Is that how you created the background on “Of Breads and Rivers”?
That might be two passes. Those loops are pretty sparse, because I knew I was going to do another one and I wanted them to interact in unexpected ways by not having too many elements involved. If you just have a few things and manipulate them, they feel like they’re playing off each other. I did one whole loop track, went back and did another loop track, where I entered different material from the first, and then played the melody a couple of different ways with the acoustic and the electric instruments. That’s the same approach I did for Ornette Coleman’s “War Orphans” on the previous album Spectre.
What’s the spacey reverb sound at the end of “Dirty Smell?”

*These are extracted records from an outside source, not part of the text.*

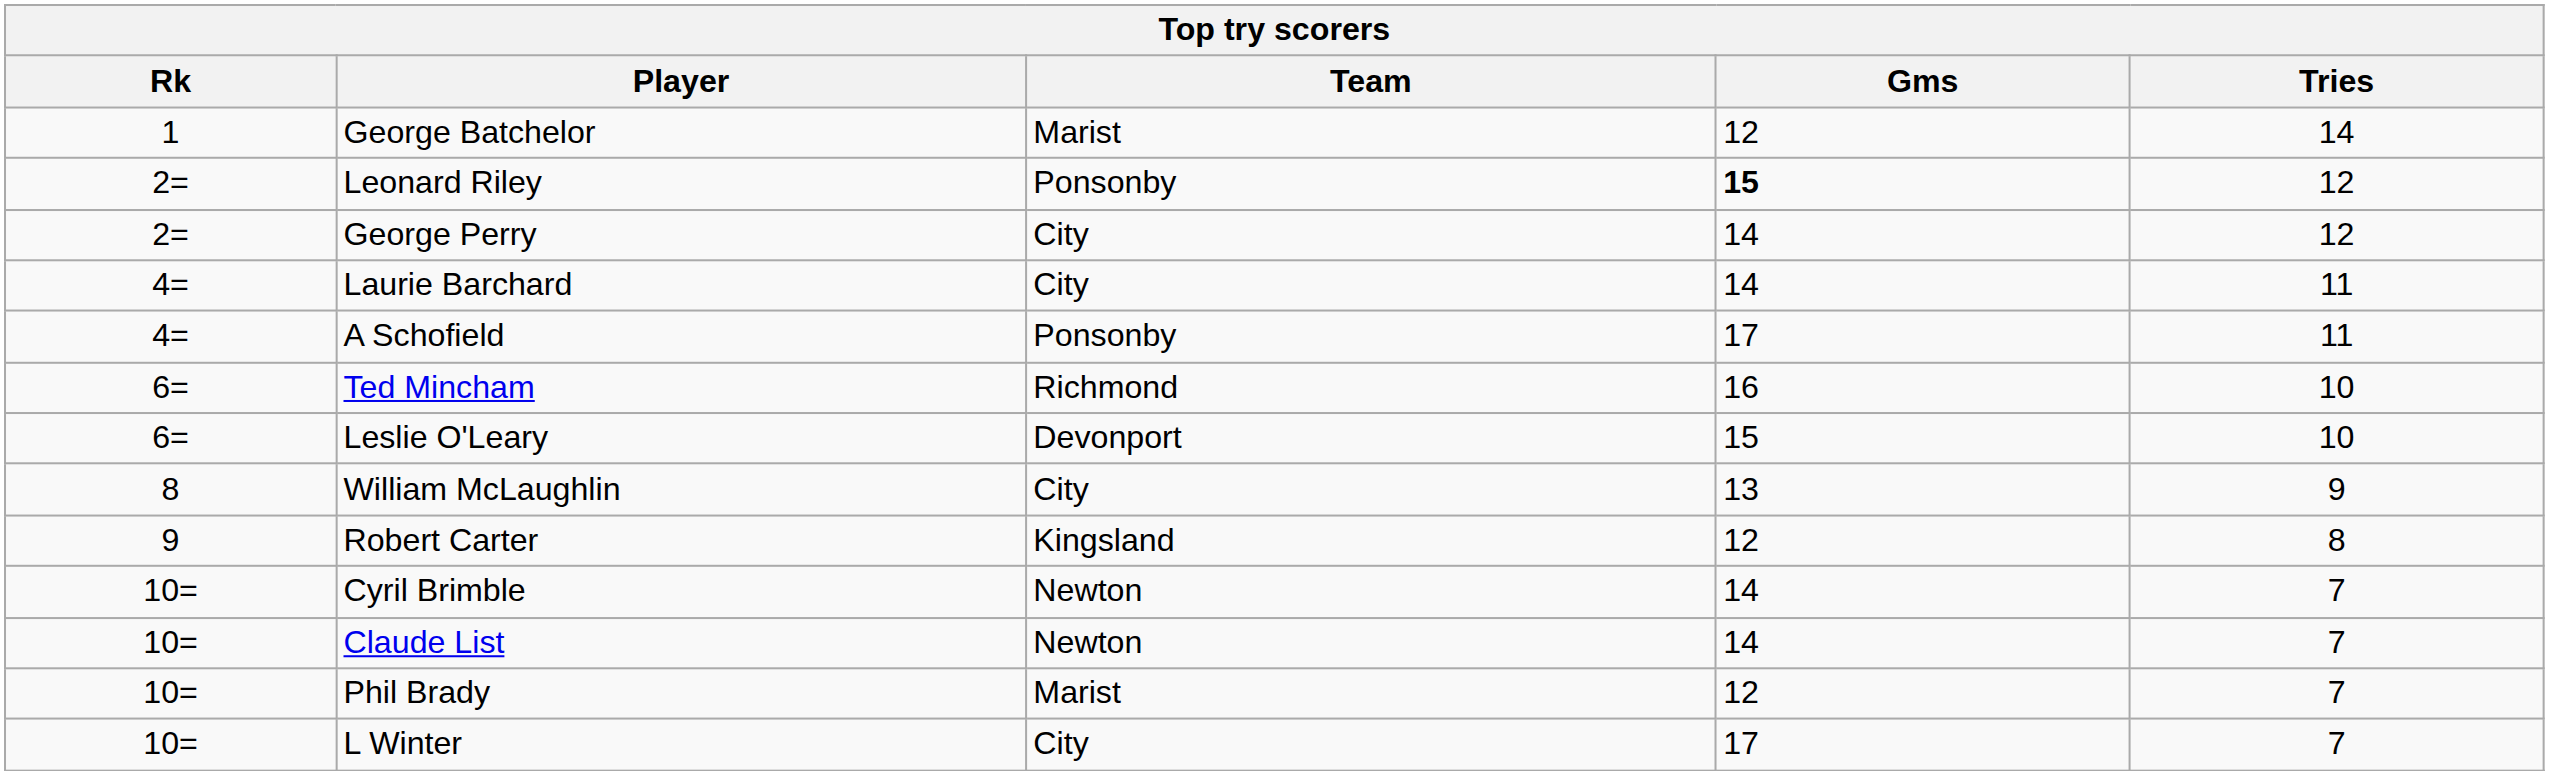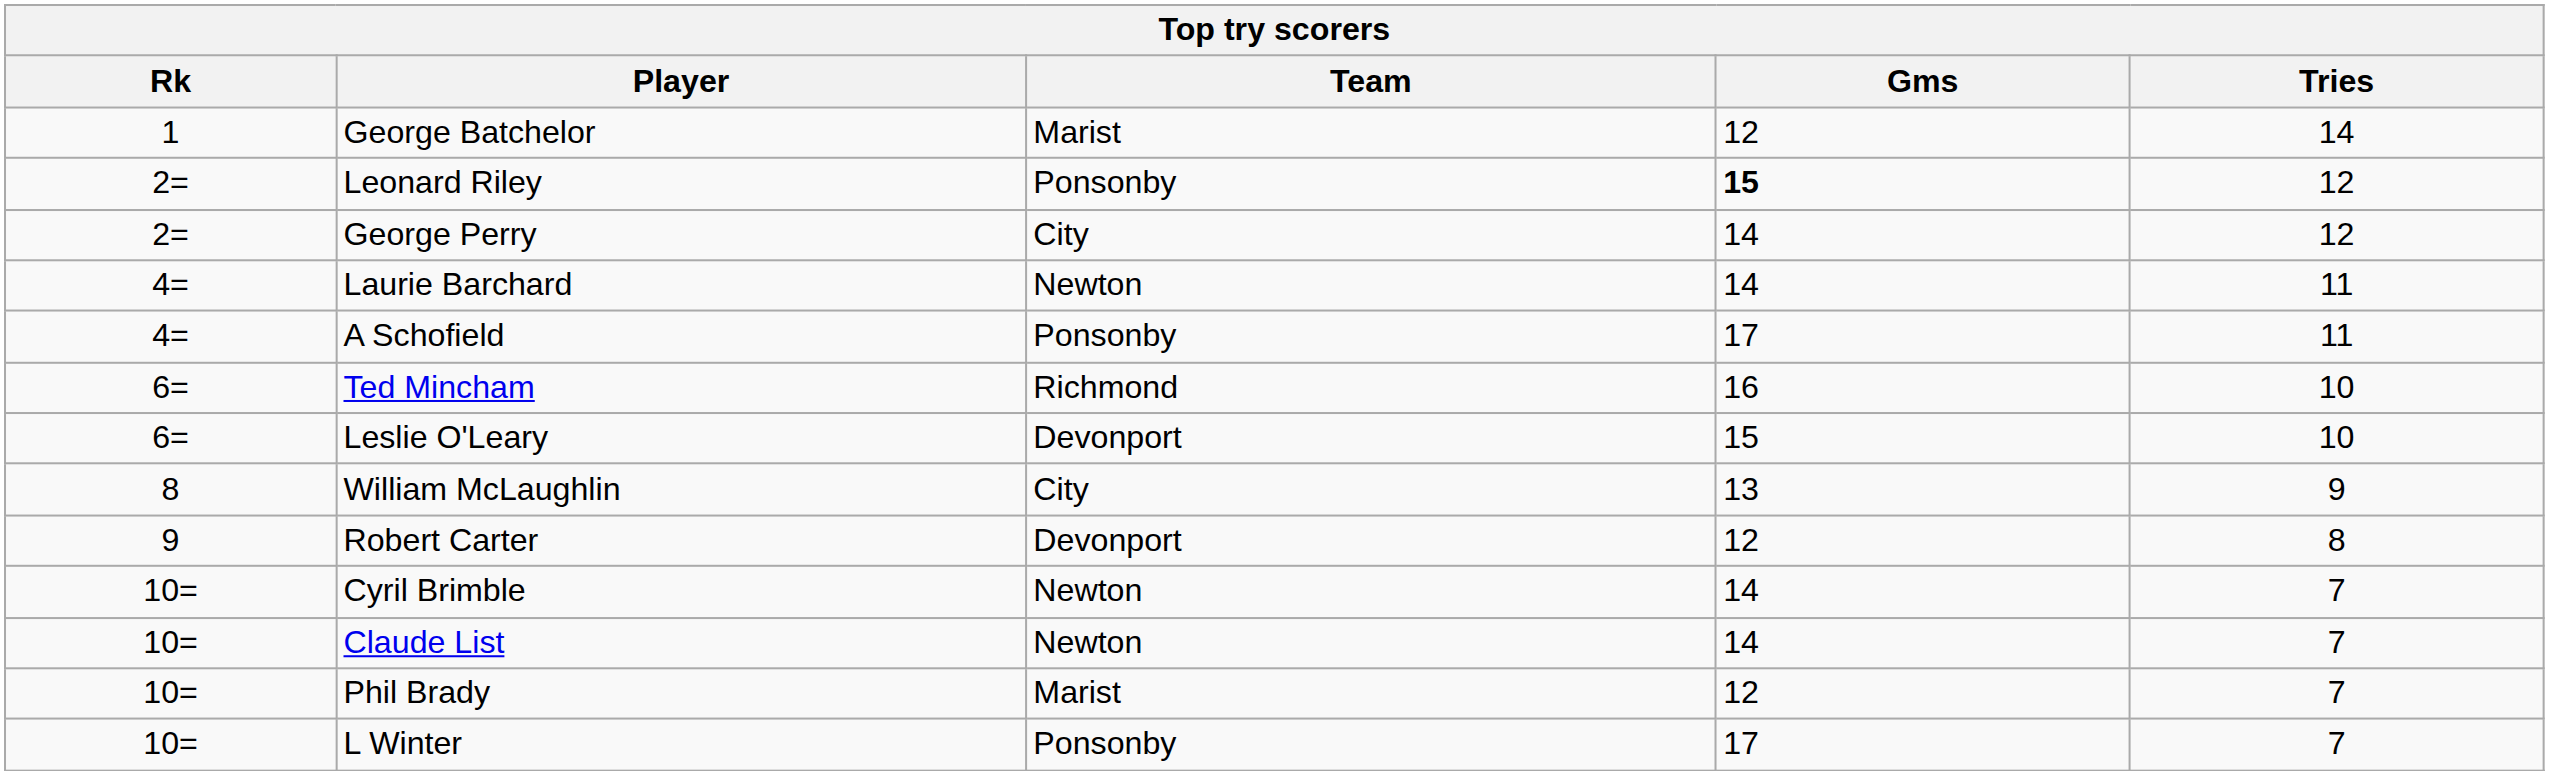Laurie Barchard | Team: City -> Newton
Robert Carter | Team: Kingsland -> Devonport
L Winter | Team: City -> Ponsonby
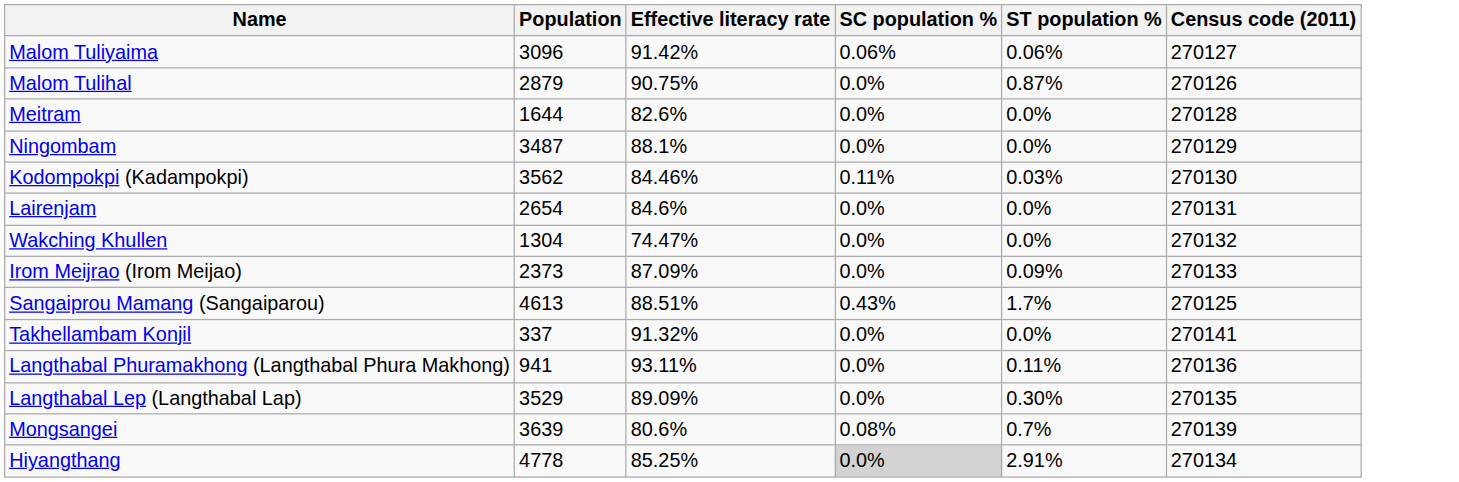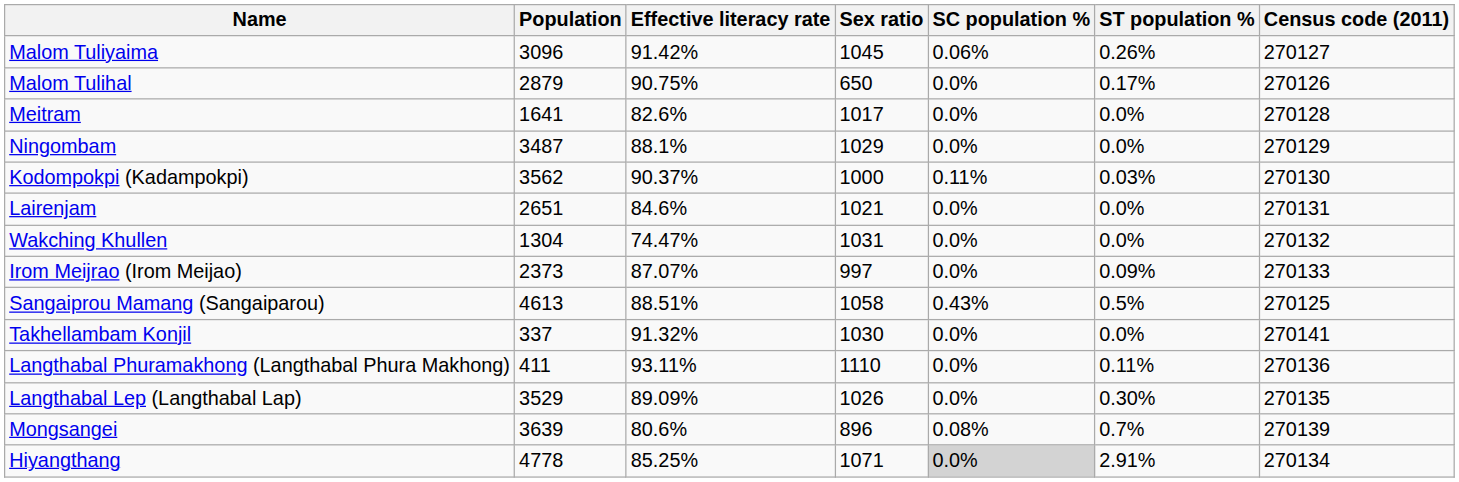+ column: Sex ratio | 1045 | 650 | 1017 | 1029 | 1000 | 1021 | 1031 | 997 | 1058 | 1030 | 1110 | 1026 | 896 | 1071
Malom Tuliyaima | ST population %: 0.06% -> 0.26%
Malom Tulihal | ST population %: 0.87% -> 0.17%
Meitram | Population: 1644 -> 1641
Kodompokpi (Kadampokpi) | Effective literacy rate: 84.46% -> 90.37%
Lairenjam | Population: 2654 -> 2651
Irom Meijrao (Irom Meijao) | Effective literacy rate: 87.09% -> 87.07%
Sangaiprou Mamang (Sangaiparou) | ST population %: 1.7% -> 0.5%
Langthabal Phuramakhong (Langthabal Phura Makhong) | Population: 941 -> 411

It’s the same reverb on everything. I don’t run stereo or wet/dry; I usually run everything through one amp, because I like it when things are getting jumbled up and come in and out of focus. There’s a healthy dose of spring reverb on the Aether amp all the time, and I couple that with the Neunaber Stereo Wet pedal. I have it set to the octave, or shimmer setting. The reverb on that track is brought out more because of the feedback; it’s hitting it a little harder. The sound itself is feedback from the guitar live. Anytime I want feedback, I use this old pink Guyatone WR2 Wah Rocker pedal. It’s an auto-wah envelope filter with the sensitivity and range set pretty high. Usually, I turn a fuzz or distortion on, and have the Wah Rocker after my volume pedal. I’ll have the guitar volume off, and then I can play or not play anything. And as I bring the volume up, the Wah Rocker seems to compress the signal a ton and you get the feedback with no problem whatsoever. I manipulate it with the volume pedal. As it’s making it feedback you can get the pitches to change easily. It also adds that filter sound.
How did this particular rhythm section affect your playing?
That’s a good question.
How is it different than playing with Jerome and Billy for example?
I think playing with Mike and Jim was different because they weren’t necessarily playing things that were busy, or heavily influencing the music. If I’m playing with a more jazz oriented rhythm section, there’s already an understanding and an expectation that people are going to be messing with the feel, the form, adding things, and playing off of each other in apparent ways. I love that; but Mike and Jim weren’t playing that way. Sometimes I play with people that are great and I feel like I don’t have to do anything, because it’s already going to sound like a lot of stuff going on. I felt if I didn’t play much in this session, it would still feel great, but be a little bit more groove oriented. They play in a more static way than a jazz-oriented rhythm section, but not fully. Jim is always evolving whatever groove he’s playing, it’s not going to stay the same; he’s slowly changing and altering it, to the extent that you almost don’t notice. And the same with Mike, they change as they play, but it’s not very sudden and apparent when things change, it’s more of this long form evolution of a groove. How does that make me play different? It leaves more space for me to fill in musical information. I’m not getting an influx of rapidly changing information, so it gives me more breathing room, and more opportunity to let the space that’s already there continue to be there. That’s why I love their playing.